La candidate bloquiste dans Mégantic-L'Érable, VirJiny Provost

Frasques de candidats sur les réseaux sociaux: pas de matière à débat, juge un politologue

La candidate du Bloc québécois dans Mégantic-L'Érable, VirJiny Provost, s'est fait connaître cette semaine après qu'Infoman eut déterré une vieille déclaration faite par la jeune femme de 18ans sur les réseaux sociaux, il y a un an. Qu'en est-il de la responsabilité des partis politiques dans leur sélection de candidatures et dans leur encadrement du Web dit social? Entretien avec Thierry Giasson, politologue et professeur à l'Université Laval.
Q Certains lecteurs ont qualifié le cas de VirJiny Provost de tempête dans un verre d'eau, alors que d'autres ont remis en question ses compétences pour devenir députée à 18 ans. Voyez-vous un réel enjeu politique soulevé par l'affaire du «cell», «du pénis» et «des chips»?
R Je pense qu'il n'y a pas vraiment de débat. Les médias, les journalistes sont tenus de couvrir les réseaux sociaux. C'est un beat électoral qui est de plus en plus usuel. Les journalistes se servent des réseaux sociaux pour faire leur collecte de l'information. On s'attend à ce qu'ils couvrent ça, trouvent les candidatures loufoques. Ils voient le bruit sur les médias sociaux.
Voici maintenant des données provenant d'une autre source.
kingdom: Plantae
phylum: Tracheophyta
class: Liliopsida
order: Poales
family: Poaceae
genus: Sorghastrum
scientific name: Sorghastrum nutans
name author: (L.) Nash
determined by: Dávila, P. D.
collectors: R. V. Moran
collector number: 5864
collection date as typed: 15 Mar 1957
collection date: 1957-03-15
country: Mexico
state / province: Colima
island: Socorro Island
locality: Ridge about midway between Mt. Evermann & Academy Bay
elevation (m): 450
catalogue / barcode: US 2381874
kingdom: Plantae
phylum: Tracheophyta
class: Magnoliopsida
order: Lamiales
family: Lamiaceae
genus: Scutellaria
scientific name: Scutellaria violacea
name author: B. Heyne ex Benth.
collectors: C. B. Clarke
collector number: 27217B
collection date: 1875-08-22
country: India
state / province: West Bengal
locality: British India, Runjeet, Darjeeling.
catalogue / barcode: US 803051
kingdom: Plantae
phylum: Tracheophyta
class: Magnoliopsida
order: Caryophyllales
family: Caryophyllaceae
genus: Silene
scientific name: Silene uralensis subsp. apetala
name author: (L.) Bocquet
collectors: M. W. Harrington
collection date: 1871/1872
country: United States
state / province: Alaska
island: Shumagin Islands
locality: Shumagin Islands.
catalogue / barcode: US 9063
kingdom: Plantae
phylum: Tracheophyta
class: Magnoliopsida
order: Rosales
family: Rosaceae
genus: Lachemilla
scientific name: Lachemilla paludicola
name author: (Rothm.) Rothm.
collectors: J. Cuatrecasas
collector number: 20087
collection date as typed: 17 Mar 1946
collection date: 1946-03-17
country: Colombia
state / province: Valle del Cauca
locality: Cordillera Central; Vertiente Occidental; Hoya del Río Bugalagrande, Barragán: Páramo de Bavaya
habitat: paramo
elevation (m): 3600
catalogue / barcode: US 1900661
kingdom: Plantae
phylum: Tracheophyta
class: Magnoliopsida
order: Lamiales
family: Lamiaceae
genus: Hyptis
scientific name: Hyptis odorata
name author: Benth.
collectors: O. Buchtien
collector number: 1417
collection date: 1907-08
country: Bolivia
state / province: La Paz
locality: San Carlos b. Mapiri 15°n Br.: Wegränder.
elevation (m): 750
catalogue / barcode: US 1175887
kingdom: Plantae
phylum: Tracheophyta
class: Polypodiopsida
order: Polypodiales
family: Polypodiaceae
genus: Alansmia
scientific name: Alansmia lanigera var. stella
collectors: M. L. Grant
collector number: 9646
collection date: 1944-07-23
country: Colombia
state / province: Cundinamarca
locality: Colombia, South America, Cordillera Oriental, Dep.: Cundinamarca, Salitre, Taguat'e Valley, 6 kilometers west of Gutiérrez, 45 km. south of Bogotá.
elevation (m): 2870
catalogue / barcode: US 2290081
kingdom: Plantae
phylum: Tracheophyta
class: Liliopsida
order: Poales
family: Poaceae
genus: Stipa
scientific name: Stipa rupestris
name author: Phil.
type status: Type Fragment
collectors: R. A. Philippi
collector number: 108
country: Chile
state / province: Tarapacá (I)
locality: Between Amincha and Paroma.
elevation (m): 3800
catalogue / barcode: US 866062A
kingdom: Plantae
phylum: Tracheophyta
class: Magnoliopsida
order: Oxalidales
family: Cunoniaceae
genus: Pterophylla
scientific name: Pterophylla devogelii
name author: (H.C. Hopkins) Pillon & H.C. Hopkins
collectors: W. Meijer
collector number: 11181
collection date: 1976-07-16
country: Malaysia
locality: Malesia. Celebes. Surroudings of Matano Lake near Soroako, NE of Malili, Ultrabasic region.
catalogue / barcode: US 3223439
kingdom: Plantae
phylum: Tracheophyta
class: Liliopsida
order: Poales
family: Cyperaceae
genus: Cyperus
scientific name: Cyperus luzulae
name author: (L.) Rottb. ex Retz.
Ça leur donne l'impression que c'est un vrai débat. Mais je ne pense pas qu'il y avait matière. [...] Certains jeunes font un usage ludique [des réseaux sociaux], il y a des adultes qui en font des usages ludiques aussi. Il ne faut pas crier au loup parce que cette jeune fille-là est braquée. 
Q La réaction du Bloc québécois, son chef Gilles Duceppe en tête, a été de maintenir Mme Provost comme candidate. Quelle est la réaction idéale en pareille situation? 
R Elle a remporté l'investiture. Je pense que le Bloc partage une responsabilité pour la situation dans laquelle cette jeune femme-là se retrouve. Ils n'ont peut-être pas fait les validations du bulletin de candidature nécessaires. Maintenant, il faut qu'ils l'aiguillent dans la réaction. Ils sont d'ailleurs probablement en train d'établir un plan de réponse et sont en train de la préparer. On est un peu dans le registre de Ruth Ellen Brosseau [NPD, voyage à Las Vegas pendant la campagne de 2011]. Il va y avoir une réaction, on va expliquer la situation. [...] On va devoir lui fournir un soutien.
Q Est-il correct de penser qu'avec les réseaux sociaux, de plus en plus de candidats ou de candidates se retrouveront dans l'embarras? 
R Le Parti conservateur et l'Alliance canadienne ont caché des candidatures des ultracatholiques [au début des années 2000]. On était à l'ère d'Internet et il n'y avait pas encore de réseaux sociaux. Il y a toujours eu des candidats plus ou moins embarrassants. [...] C'est évident qu'avant l'arrivée des médias sociaux il y avait des candidats qui avaient malmené leurs formations. [...] Je crois que les partis sont de plus en plus efficaces à faire le ménage. Il y a des gens qui coachent les partis politiques sur le bon usage des médias sociaux, comment on épaule et on soutient des candidats.
Q Les réseaux sociaux, importants ou pas en politique? 
R Extraordinairement importants. La campagne qu'on vit aujourd'hui et la campagne de 2011 n'ont rien à voir. Les trois grandes formations nationales ont investi une fortune en campagne Web. Le Parti conservateur avait déjà une immense marge d'avance, les libéraux et les néo-démocrates se sont mis au goût du jour.